Two archaeologists mention Gourdon, saying "As we said ...the location of the find as antefixes eliminates its allocation or as a decorative element placed on a building used for public worship. It seems that the size and shape prohibit this: it is either a votive or a fragment of tombstone, or the character is represented in bust or foot. We think we see in this representation one of the innumerable minor goddesses, more or less Romanized Gallic pantheon 

It seems there is a dispute about where this Gourdon 'head' was found - it had nothing to do with the land owned by Count Fleury but more to do with the hamlet of Le Cercle. And in fact, Boudet's second cromlech, inside the more famous larger cromlech is based around Le Cercle. Others that is was found at the Pla de la Côte or Pla des Bruyères.

Perhaps Gourdon is right, the head was originally found in the vicinity of the valley of Le Cercle, and perhaps represented a local Goddess and divinity of the spa waters, and was indeed an antefix found on a public Temple building found in Le Cercle? 

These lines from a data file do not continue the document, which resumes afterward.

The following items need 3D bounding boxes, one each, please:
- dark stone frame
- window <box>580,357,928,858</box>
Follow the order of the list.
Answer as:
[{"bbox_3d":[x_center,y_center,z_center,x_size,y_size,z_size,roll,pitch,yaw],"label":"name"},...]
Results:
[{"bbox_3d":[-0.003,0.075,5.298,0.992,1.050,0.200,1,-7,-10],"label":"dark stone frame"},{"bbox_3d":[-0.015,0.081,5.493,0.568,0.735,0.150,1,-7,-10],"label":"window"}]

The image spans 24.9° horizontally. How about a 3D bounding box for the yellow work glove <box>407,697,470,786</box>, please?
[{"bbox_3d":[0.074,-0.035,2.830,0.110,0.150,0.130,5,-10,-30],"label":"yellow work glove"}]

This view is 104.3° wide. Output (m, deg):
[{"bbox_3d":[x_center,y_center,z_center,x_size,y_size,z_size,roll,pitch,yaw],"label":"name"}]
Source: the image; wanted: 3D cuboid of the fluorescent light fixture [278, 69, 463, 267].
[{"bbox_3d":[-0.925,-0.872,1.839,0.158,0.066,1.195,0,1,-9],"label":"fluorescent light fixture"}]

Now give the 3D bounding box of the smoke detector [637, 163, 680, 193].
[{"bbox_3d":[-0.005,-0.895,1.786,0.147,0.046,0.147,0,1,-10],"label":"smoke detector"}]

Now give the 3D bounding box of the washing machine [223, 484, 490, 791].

As for the Head of the Saviour, French researcher Christian Attard has a fascinating theory as to where that went ....It is, he thinks, to be found in the cave at Galamus and what is more it is with a SATOR square, a point added by Plantard and Cherisey years down the line. Attired writes;

this head [of the Saviour] was ... extracted from the rock where it was carved and there is no doubt here that we are dealing with a man with a beard [perhaps carved as a representation of Christ] and it could well be mistaken for the Saviour. ... Boudet tells us that this head of the Saviour was given at some point to Constantin Cailhol of Alet. He was a skilled explorer, says Boudet, and the discovery, says the priest of Rennes-les-Bains, seems to be associated with a cave of Bize (Aude), and he mentioned it a few times in his book "The true Celtic language." On page 241 Boudet talks about a wheel and he reiterated that the wheel fragment of which he speaks is also in the possession of Mr. Constantin Cailhol. Knowing the way Boudet used certain explanations to describe the etymological meaning of words many saw his explanation as a repeated reference to the key: cai / key and the cave, the cave hole

Cave, key, head of the Saviour, Cailhol, two stones - a head and a wheel/millstone?

The name of Constantine also opened multiple hypotheses too - a cave where we find a 'head' that could be mistaken for the Saviour with a SATOR square?Back to our wheel. Here is what Boudet said:

"What determines our thought is the millstone fragments - cast iron, removed from the ground during November 26, 1884, by workmen, below Borde-Neuve while the construction of the road from Rennes-les-Bains to Sougraigne was taking place." Boudet then notes that this millstone fragment is in the possession of M.Constantin Cailhol, of Alet!

Exhibited in the main cave at Galamus - there are several fragments of ancient wheels marked with the famous monogram of Christ! Can it be that Mr. Constantin Cailhol or his family have donated the most cumbersome parts of the wheel come millstone to the hermits at Galamus? The question is not negligible because to my knowledge, I have not seen anywhere else these type of wheels on show next to a portrait of a 'Saviour' [which was originally engraved out of rock]. And it must be recognized here that we have many recurring elements in our history in the Galamus hermit cave, that of St Antoine, Teniers, the chrism and thus the sign by which you will conquer .. as well as a millstone shaped in a circle/wheel with a carved relief of a magnificent head of the Lord Jesus the Saviour sitting on top of a SATOR square!

If Attard is correct this is the Head of the Saviour, rescued by Boudet and given into the safekeeping of Cailhol.